Practising auto-erotic asphyxiation with the brother of ‘the English patient’

Through the magnificent biography of Lászlo Almásy, the real person who inspired the novel and film The English Patient, by John Bierman, I already knew of the intimate relationship between Unity Mitford and the elder brother of the explorer, Janos Almásy, a corrupt man and associate of the Nazis.
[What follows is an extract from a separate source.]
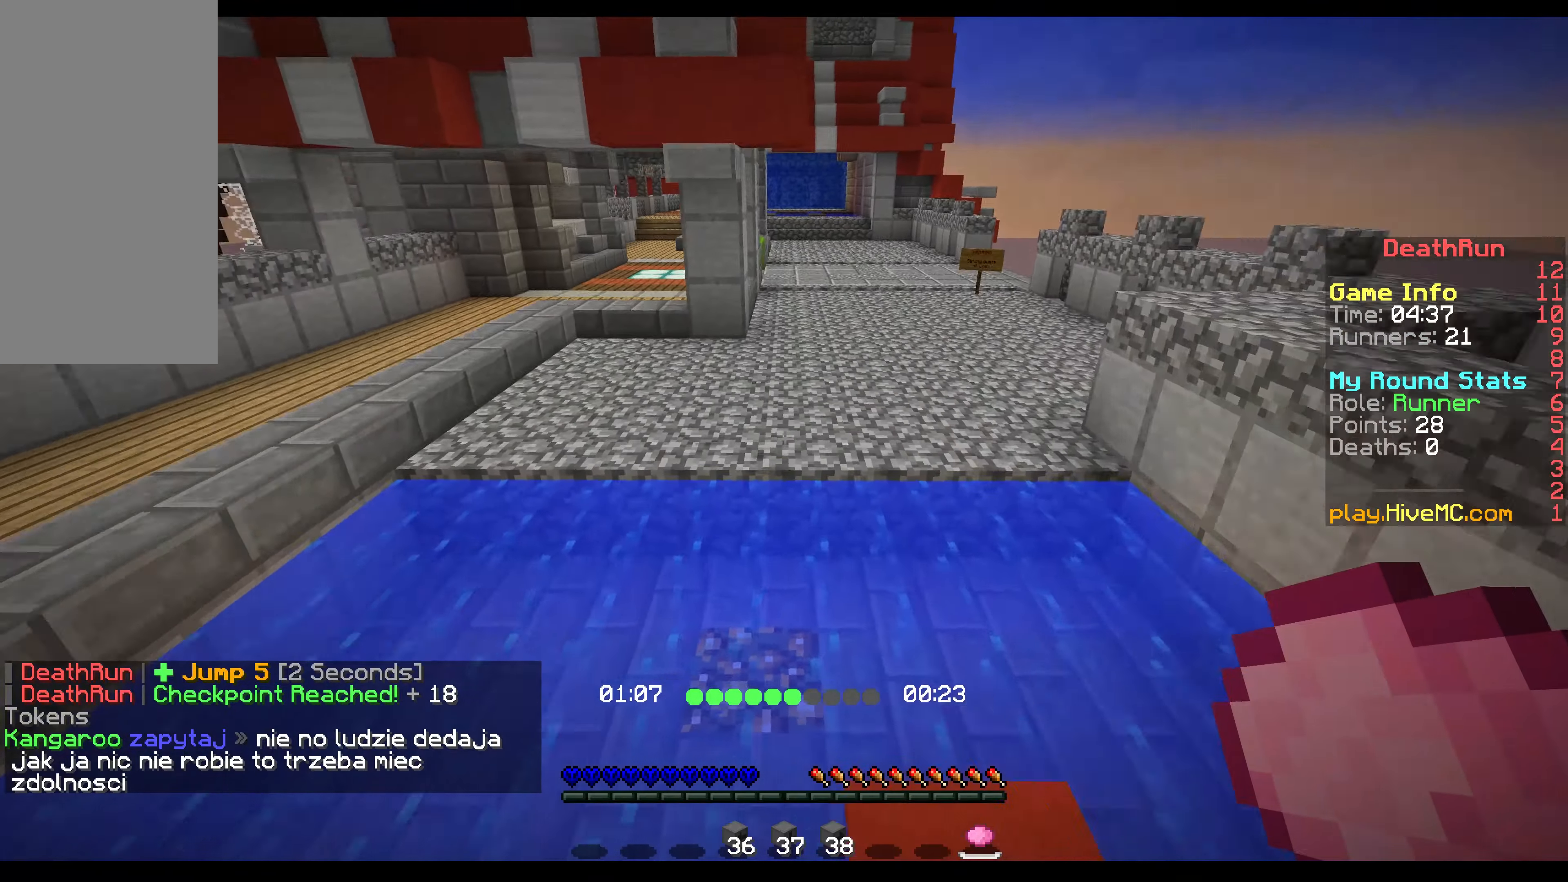
{"keys": ["space", "up"], "mouse": [], "events": []}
But Litchfield discovers morbid aspects of this relationship, so for instance that the valkyrie and the lord of Bernstein Castle (the Almásy family castle on the border of Austria and Hungary), astrologer and satanist of repute, officiated necromantic rites in the castle and engaged in sado-masochist practices, including the auto-asphyxiation using a silk cord, which Unity wittily called ‘my little gaspers’. The young Brit got to know Janos as he, a bisexual, had had a relationship with her brother Tom, another Mitford jewel, who was also an admirer of the Nazis and refused to fight them in Europe. They sent him to fight the Japanese instead and a sniper shot him dead in Burma. Having visited Bernstein Castle I can vouchsafe for its strange atmosphere – including certified ghosts – and of its rich library of occult books. Unfortunately I was then more interested in Count Almásy and his experiences in the desert than in his brother’s adventures with Unity. Who knows what other secrets I could have discovered during that long night within the walls of the Almásys’ castle where the valkyrie’s little gaspers must still resonate.